I hope I was able to explain why I believe this is an issue now ;).
I understand your issue, but I disagree that this should be changed in core. Joomla by default only generates lowercase URLs and while you can cheat the system here and get mixed-case URLs, you already know what you are doing and should also know the consequences. At the same time, you are talking about duplicate content. Somehow people have started to believe that duplicate content means any content that is displayed under 2 somehow different URLs and that Google would penalize that. That is not the case. You can not have duplicate content on the same domain. https://community.joomla.org/user-groups.html
and https://community.joomla.org/User-Groups.html are on the same domain and even though they have the same content, they will not make Google penalize joomla.org. Otherwise you would expect Google to also understand what part of the site is the actual page-specific content and the difference between blog lists and the actual article for example. (Yes, you can do that, but it is pointless to implement all that heuristic, which will also fail in way to many cases, when the base issue is not present. duplicate content)
Last but not least, if someone were to manually create a URL and have mixed cases, then he or she already can enter that URL in the redirect plugin and let it point to the lowercase version.
If this is still an issue for you, then I would suggest creating a plugin that checks for mixed case URLs and then redirects to the lower case version.
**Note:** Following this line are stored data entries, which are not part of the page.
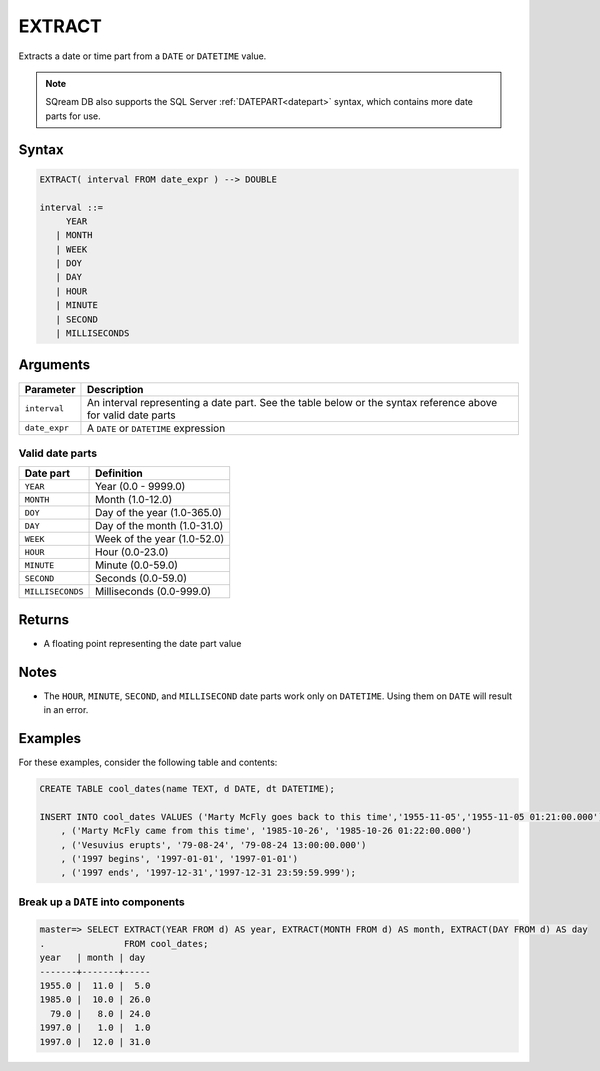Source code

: .. _extract:

**************************
EXTRACT
**************************

Extracts a date or time part from a ``DATE`` or ``DATETIME`` value.

.. note:: SQream DB also supports the SQL Server :ref:`DATEPART<datepart>` syntax, which contains more date parts for use.

Syntax
==========

.. code-block:: postgres

   EXTRACT( interval FROM date_expr ) --> DOUBLE
   
   interval ::= 
        YEAR
      | MONTH
      | WEEK
      | DOY
      | DAY
      | HOUR
      | MINUTE
      | SECOND
      | MILLISECONDS

Arguments
============

.. list-table:: 
   :widths: auto
   :header-rows: 1
   
   * - Parameter
     - Description
   * - ``interval``
     - An interval representing a date part. See the table below or the syntax reference above for valid date parts
   * - ``date_expr``
     - A ``DATE`` or ``DATETIME`` expression


Valid date parts
-------------------

.. list-table:: 
   :widths: auto
   :header-rows: 1
   
   * - Date part
     - Definition
   * - ``YEAR``
     - Year (0.0 - 9999.0)
   * - ``MONTH``
     - Month (1.0-12.0)
   * - ``DOY``
     - Day of the year (1.0-365.0)
   * - ``DAY``
     - Day of the month (1.0-31.0)
   * - ``WEEK``
     - Week of the year (1.0-52.0)
   * - ``HOUR``
     - Hour (0.0-23.0)
   * - ``MINUTE``
     - Minute (0.0-59.0)
   * - ``SECOND``
     - Seconds (0.0-59.0)
   * - ``MILLISECONDS``
     - Milliseconds (0.0-999.0)

Returns
============

* A floating point representing the date part value

Notes
========

* The ``HOUR``, ``MINUTE``, ``SECOND``, and ``MILLISECOND`` date parts work only on ``DATETIME``. Using them on ``DATE`` will result in an error.

Examples
===========

For these examples, consider the following table and contents:

.. code-block:: postgres

   CREATE TABLE cool_dates(name TEXT, d DATE, dt DATETIME);
   
   INSERT INTO cool_dates VALUES ('Marty McFly goes back to this time','1955-11-05','1955-11-05 01:21:00.000')
       , ('Marty McFly came from this time', '1985-10-26', '1985-10-26 01:22:00.000')
       , ('Vesuvius erupts', '79-08-24', '79-08-24 13:00:00.000')
       , ('1997 begins', '1997-01-01', '1997-01-01')
       , ('1997 ends', '1997-12-31','1997-12-31 23:59:59.999');


Break up a ``DATE`` into components
-------------------------------------

.. code-block:: psql

   master=> SELECT EXTRACT(YEAR FROM d) AS year, EXTRACT(MONTH FROM d) AS month, EXTRACT(DAY FROM d) AS day 
   .               FROM cool_dates;
   year   | month | day 
   -------+-------+-----
   1955.0 |  11.0 |  5.0
   1985.0 |  10.0 | 26.0
     79.0 |   8.0 | 24.0
   1997.0 |   1.0 |  1.0
   1997.0 |  12.0 | 31.0


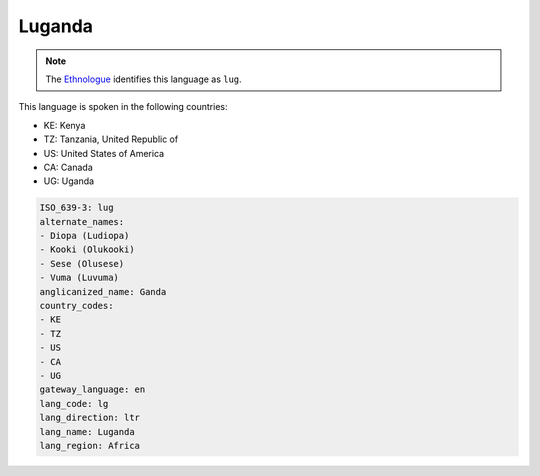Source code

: .. _lg:

Luganda
=======

.. note:: The `Ethnologue <https://www.ethnologue.com/language/lug>`_ identifies this language as ``lug``.

This language is spoken in the following countries:

* KE: Kenya
* TZ: Tanzania, United Republic of
* US: United States of America
* CA: Canada
* UG: Uganda

.. code-block:: yaml

    ISO_639-3: lug
    alternate_names:
    - Diopa (Ludiopa)
    - Kooki (Olukooki)
    - Sese (Olusese)
    - Vuma (Luvuma)
    anglicanized_name: Ganda
    country_codes:
    - KE
    - TZ
    - US
    - CA
    - UG
    gateway_language: en
    lang_code: lg
    lang_direction: ltr
    lang_name: Luganda
    lang_region: Africa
I would suggest closing this one.
Status | Information Required | ⇒ | Closed - No Reply |
Closed_Date | 0000-00-00 00:00:00 | ⇒ | 2017-05-27 09:57:00 |
Closed_By | ⇒ | franz-wohlkoenig |
Set to "closed" on behalf of @franz-wohlkoenig by The JTracker Application at issues.joomla.org/joomla-cms/10877
This has been closed due to lack of response to the requests above – it can always be reopened in the future if it is updated.
Which canonical URLs are you speaking of? The only ones that can be generated by Joomla are done by the SEF plugin and ONLY deal with a different domain with same structure.